She hesitated, not sure how far to go. “Mother didn’t much like men. To her they were all competitors. She never married. Although she did have the occasional lover.”
“Your father?”
Deanne took a breath. This was always weird. “A test tube in New Hampshire.”
“Jesus.”
“Not nearly so exalted, I’m sure.” She brushed a stray hair from her cheek. “Mother was straight about it from the beginning. She was building her businesses. And while she wanted someone to carry on her empire, she didn’t want the legal and financial entanglements of a relationship.”
“I see.”
“Do you?”
“No.” He traced her ear with his finger. “So when and how did Kevin come into the picture?”
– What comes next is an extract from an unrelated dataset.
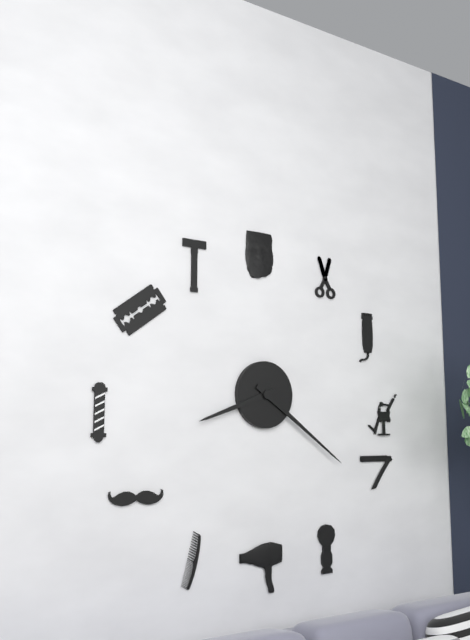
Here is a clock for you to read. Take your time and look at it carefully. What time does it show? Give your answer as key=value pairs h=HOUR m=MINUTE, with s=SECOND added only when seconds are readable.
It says h=8 m=21
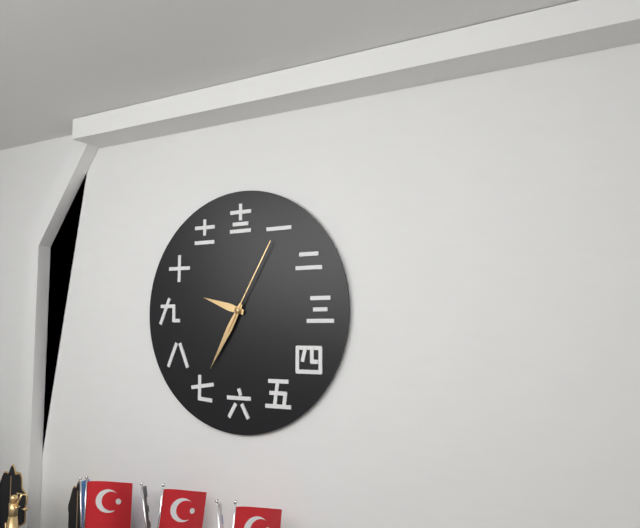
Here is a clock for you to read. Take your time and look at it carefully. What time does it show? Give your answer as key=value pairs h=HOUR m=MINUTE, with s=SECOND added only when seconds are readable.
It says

“Kevin worked for one of her competitors. He was a brilliant accountant—still is, I suppose. Mother admired his tax work. She put up no fuss at all when I started dating him—and believe me, she knew how to ‘fuss’ when it suited her. Kevin was nice enough, charming in his way, and he was the first man she’d ever approved of, actually encouraged me to see, so…”
“You married him, so your mother could steal an accountant from a competitor.”
“I didn’t see it that way at the time. And I did…care about him. Which made me blind enough that I didn’t see he’d only married me so he could skip a few rungs on my mother’s corporate ladder.” She stopped. “Honestly? It was awful from day one. And a few months later it got worse when Kevin told me the truth—about how he’d never loved me, how it had always been my mother…” A shiver tickled its way over Deanne’s skin. “Then he told her.”
“And she fired him.”
Deanne shook her head. “She called us both into her office and told us our personal problems were affecting the business—and she wouldn’t have it, and that if we couldn’t work it out, one of us had to go. Our choice, she said, and asked that when making it, we first and foremost considered what was best for the company.” She paused. “You know that straw thing? The camel?”
He nodded.
“That was my straw day. I never went back.” She took a breath, amazed at how calm she felt, how free of those ugly memories. Damn, but it was liberating. “Mother called a couple of times, which was nice.”
“And Kevin?”
“As far as I know he’s still working for her. Like I said, she admired his tax work.”
“And you don’t mind.”
“At first, I did—made me crazier than I already was. But now?” She shook her head. “No. That would mean I want what he has, the job of pleasing my mother. Been there, done that. Failed. Not going back again. I might have been an emotional mess, but even I’m not that crazy.”
Silence drifted between them, and they let it settle. End of conversation.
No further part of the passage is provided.